Er hat seine eigene Theorie: „Die kommen von Leuten, die in ihrer digitalen Welt plötzlich mit der Wirklichkeit konfrontiert werden. Dann sind sie hilflos.“ Es sei „total daneben“, Wespen als „Lästlinge mit Stachel“ zu sehen und ihnen nach dem Leben zu trachten. Für Anzlinger ist der Umgang mit diesen Geschöpfen „auch eine Frage der Bildung“.

Kaum noch Insekten am Motorradhelm

Obwohl er als Kammerjäger in bestimmten Fällen auch mal gegen Wespen vorgehen muss, mahnt er eindringlich zur Besonnenheit: „Dass es bereits 40 Prozent weniger Fluginsekten gibt als noch vor ein paar Jahren, interessiert offenbar niemanden.“ Als Motorradfahrer findet er es bedenklich, wenn er nach einer abendlichen Fahrt nur zwei Insekten auf dem Visier seines Helms findet.

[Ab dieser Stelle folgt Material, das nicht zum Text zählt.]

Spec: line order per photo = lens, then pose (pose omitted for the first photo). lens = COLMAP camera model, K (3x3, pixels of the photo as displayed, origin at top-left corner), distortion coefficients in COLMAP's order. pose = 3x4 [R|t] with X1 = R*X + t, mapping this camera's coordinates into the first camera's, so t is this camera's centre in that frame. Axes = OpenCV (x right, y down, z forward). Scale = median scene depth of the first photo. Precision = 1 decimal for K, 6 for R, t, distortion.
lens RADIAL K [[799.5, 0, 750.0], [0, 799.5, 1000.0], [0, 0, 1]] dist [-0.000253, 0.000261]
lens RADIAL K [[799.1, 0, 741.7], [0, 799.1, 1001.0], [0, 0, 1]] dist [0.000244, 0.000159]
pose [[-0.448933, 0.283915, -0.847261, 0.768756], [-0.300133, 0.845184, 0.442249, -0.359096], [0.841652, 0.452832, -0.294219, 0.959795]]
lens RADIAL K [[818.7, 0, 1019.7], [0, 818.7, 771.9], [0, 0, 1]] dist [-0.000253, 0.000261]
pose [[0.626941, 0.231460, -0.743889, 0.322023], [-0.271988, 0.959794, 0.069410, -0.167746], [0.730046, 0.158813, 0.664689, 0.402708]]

„Die Tatsache, dass nur wenige Menschen mit der Lebensweise von Wespen oder Hornissen vertraut sind, hat zur Bildung von Mythen und Vorurteilen beigetragen“, erklärt Melanie von Orlow vom Naturschutzbund (Nabu). Durch eine bessere Einschätzung der jeweiligen Sachlage können selbst Hornissen und Menschen friedliche Nachbarn werden. So sei es im Sommer ratsam, süße Nahrungsmittel im Freien abzudecken. Außerdem sollte man nicht nach anfliegenden Tieren schlagen, rät der Nabu.

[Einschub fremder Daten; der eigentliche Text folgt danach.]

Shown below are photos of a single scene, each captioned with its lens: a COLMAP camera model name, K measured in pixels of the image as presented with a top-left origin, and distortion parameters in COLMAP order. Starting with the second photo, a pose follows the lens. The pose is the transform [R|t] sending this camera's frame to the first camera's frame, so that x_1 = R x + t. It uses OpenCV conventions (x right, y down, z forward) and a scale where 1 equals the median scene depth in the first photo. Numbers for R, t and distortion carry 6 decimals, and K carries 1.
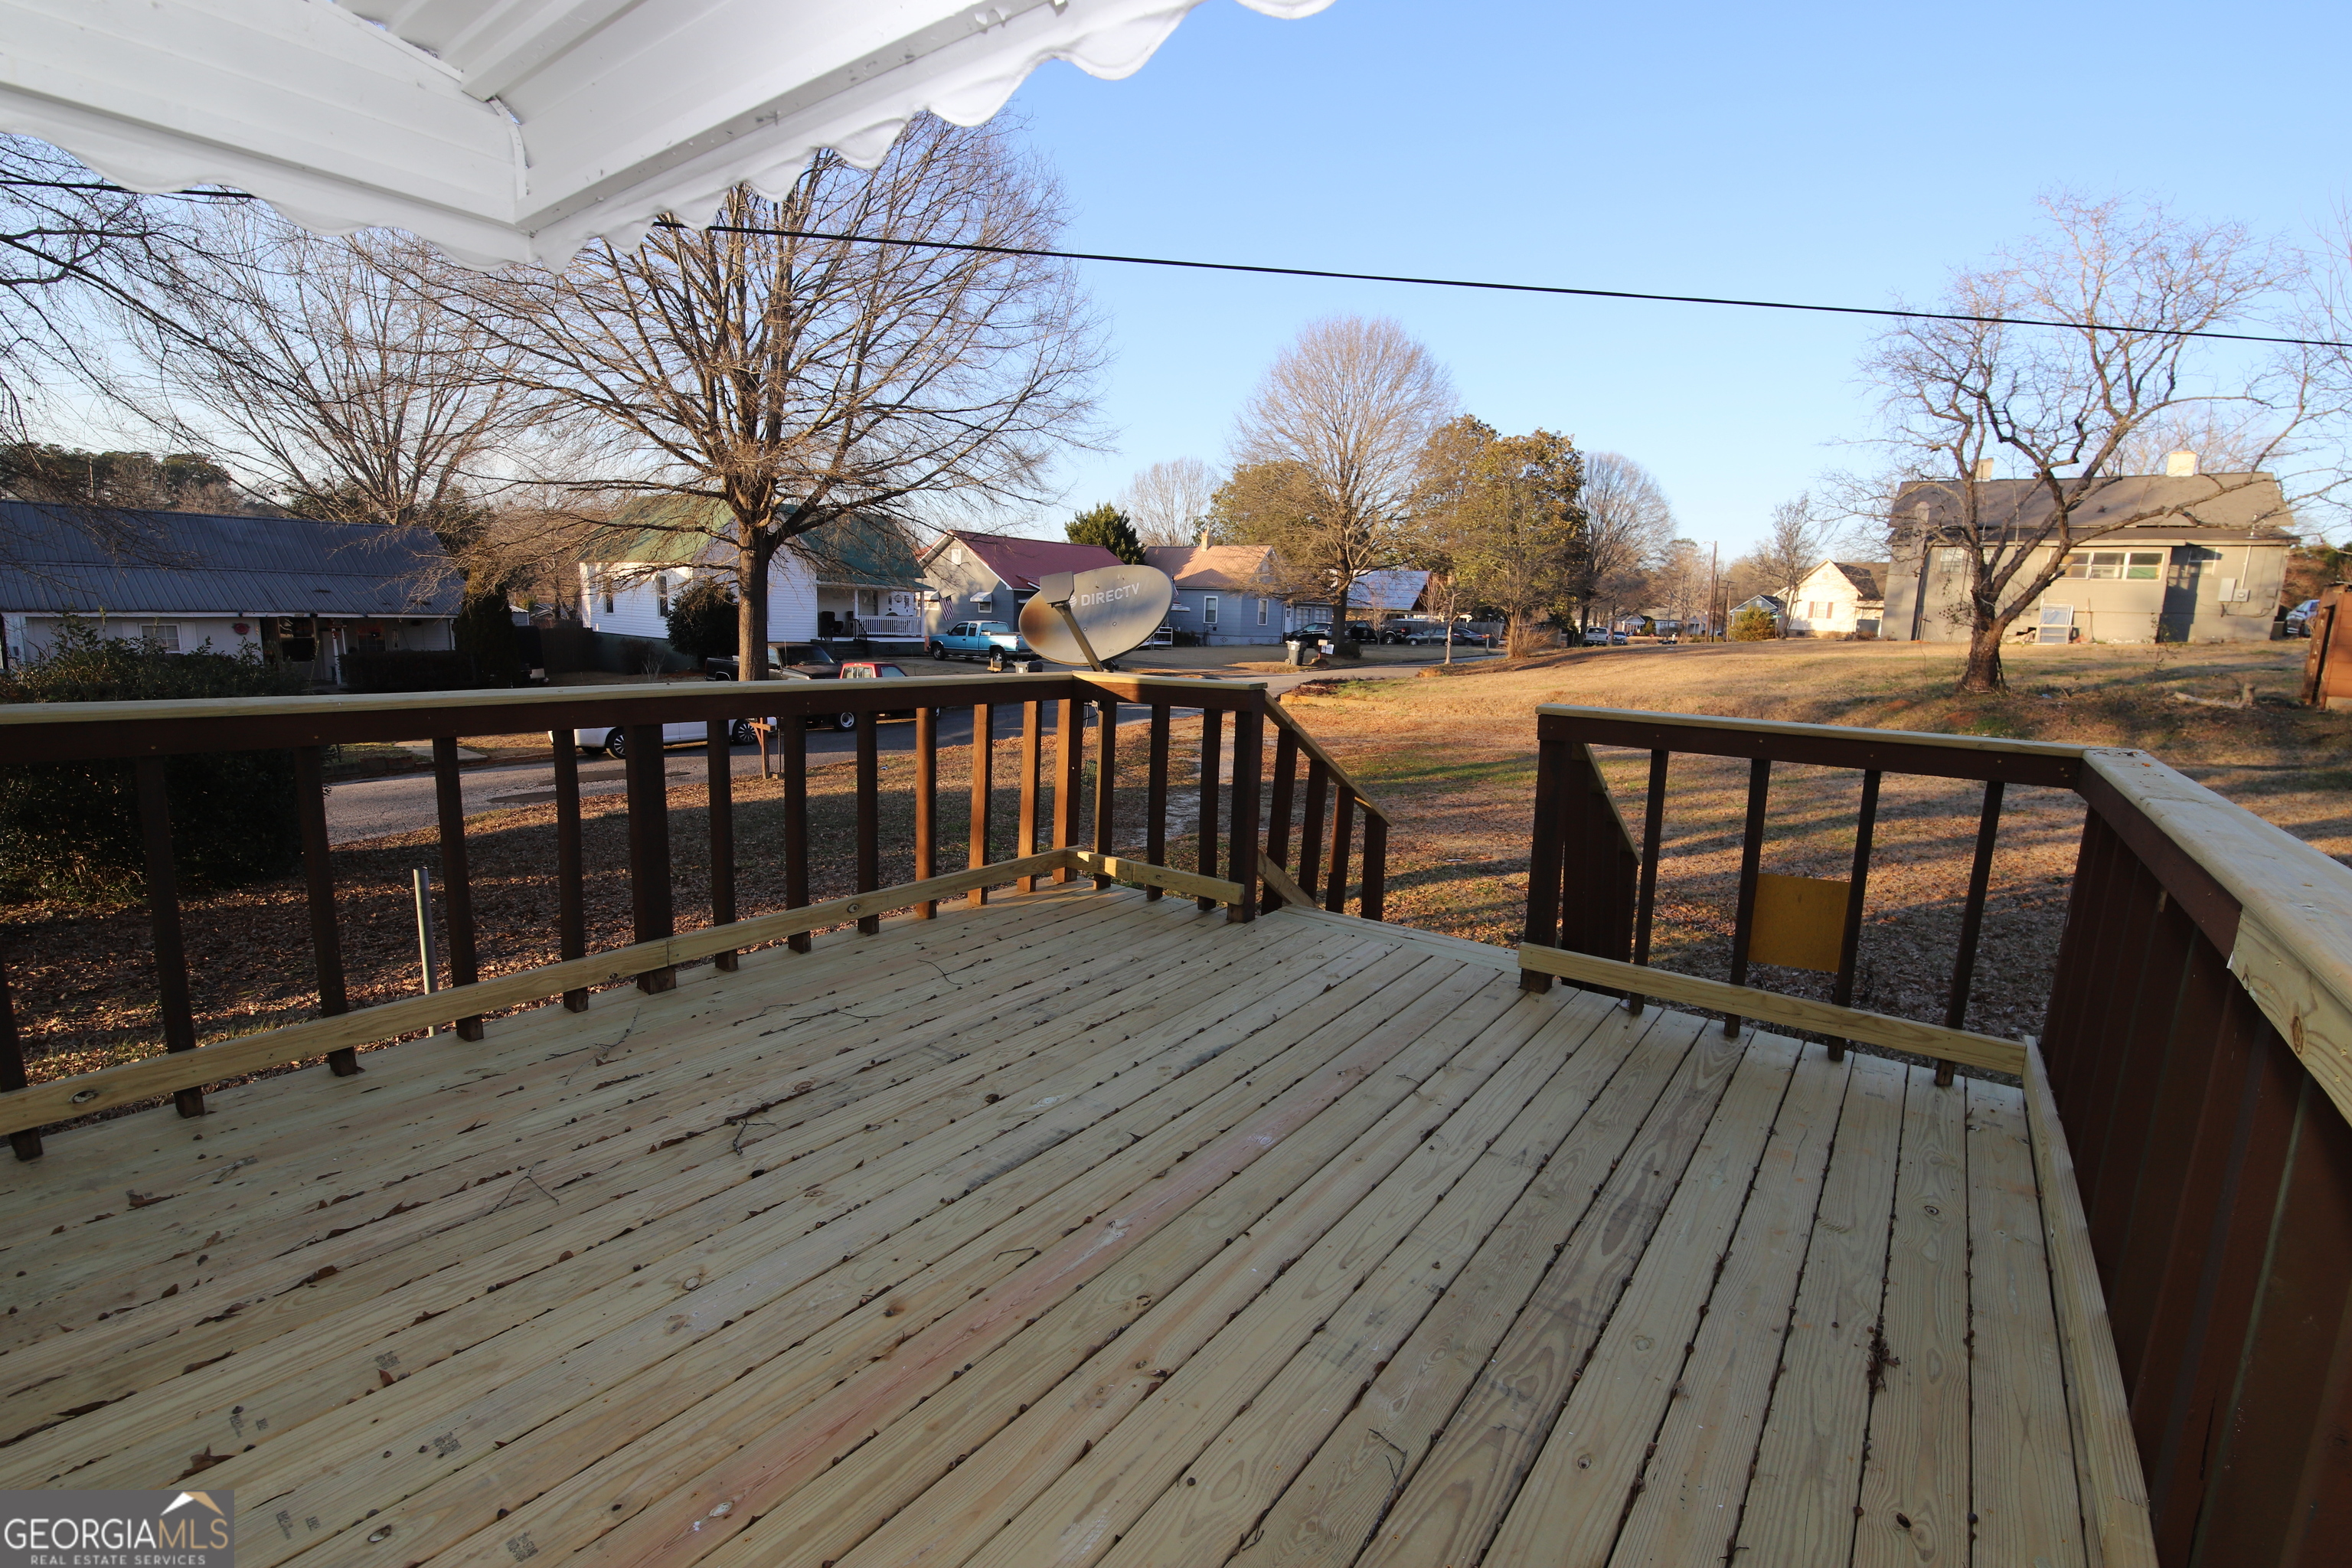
lens RADIAL K [[1032.8, 0, 1199.8], [0, 1032.8, 780.7], [0, 0, 1]] dist [-0.003830, -0.010045]
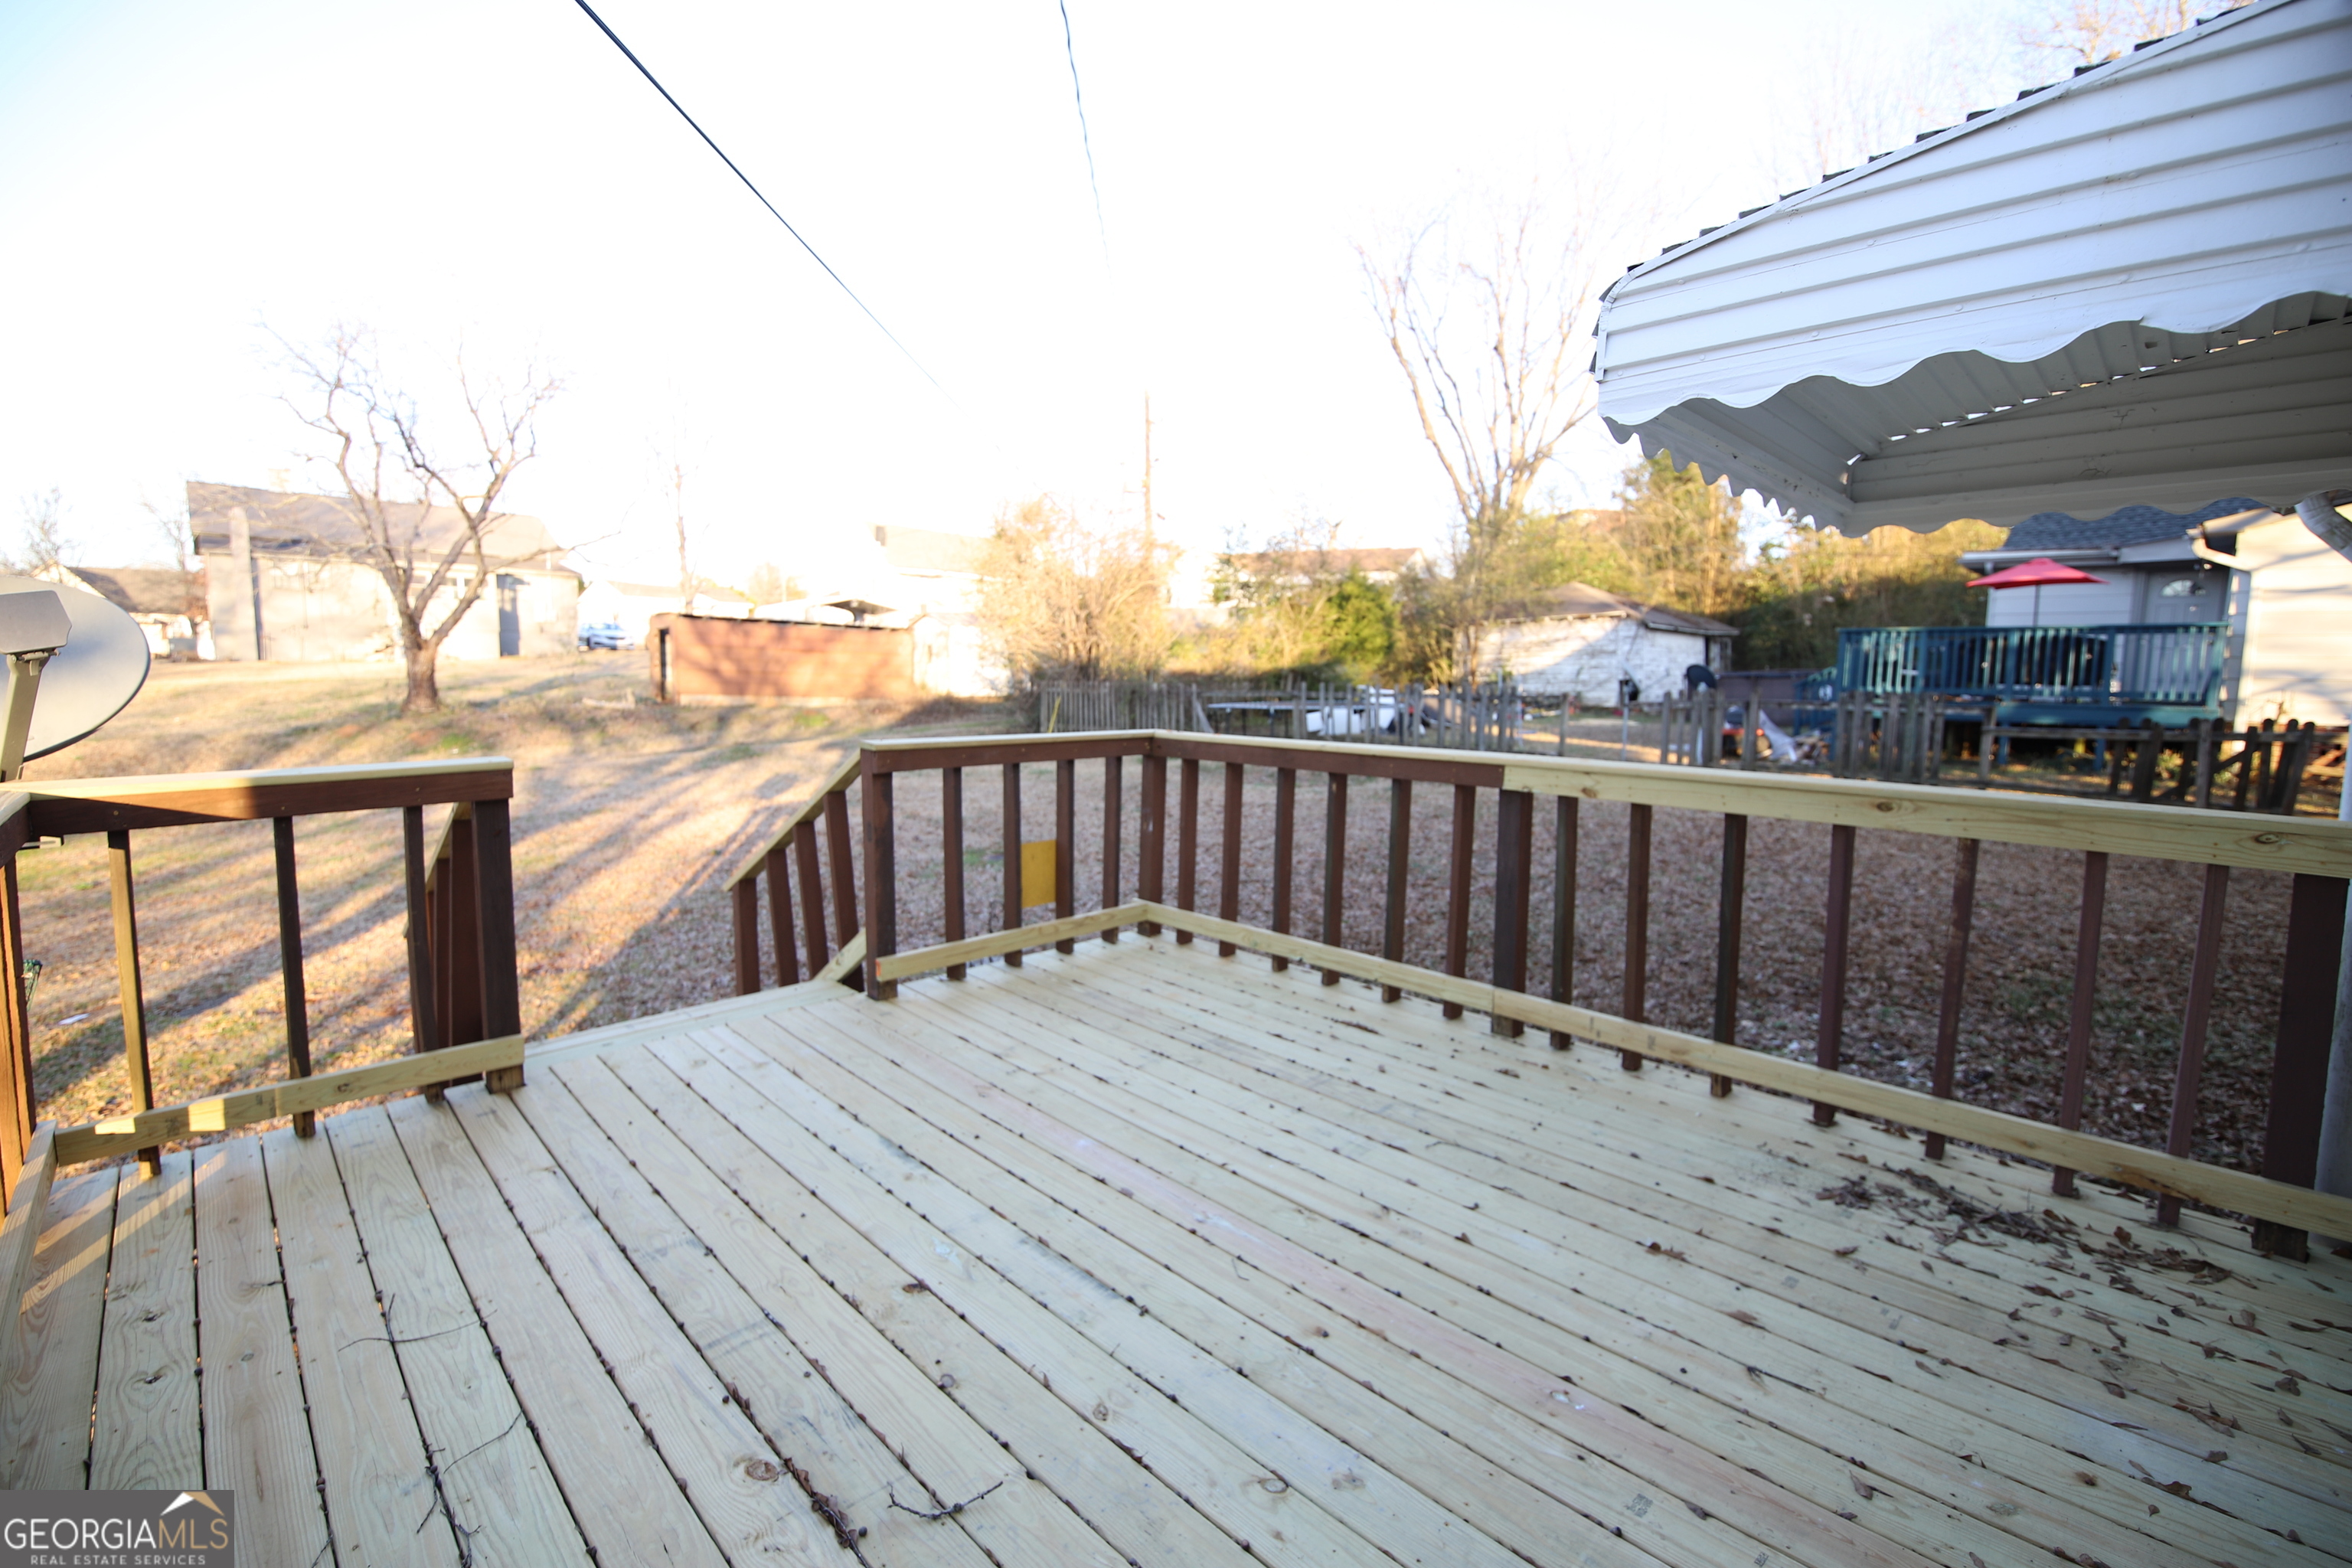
lens RADIAL K [[1038.6, 0, 1187.8], [0, 1038.6, 780.3], [0, 0, 1]] dist [-0.000452, -0.011182]
pose [[0.145193, -0.134260, 0.980252, -0.727199], [0.147408, 0.982628, 0.112752, -0.111084], [-0.978361, 0.128126, 0.162462, 0.491290]]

Kein Grund, sich vor Wespen zu fürchten, sieht auch Manfred Verhaagh. „Sie stechen nur, um sich oder ihr Nest zu verteidigen”, erklärt der Experte des Karlsruher Naturkundemuseums. Das Gift der häufigsten beiden Wespenarten – der Gemeinen Wespe und der Deutschen Wespe – sei zudem nicht so stark und gefährlich wie das der Honigbiene.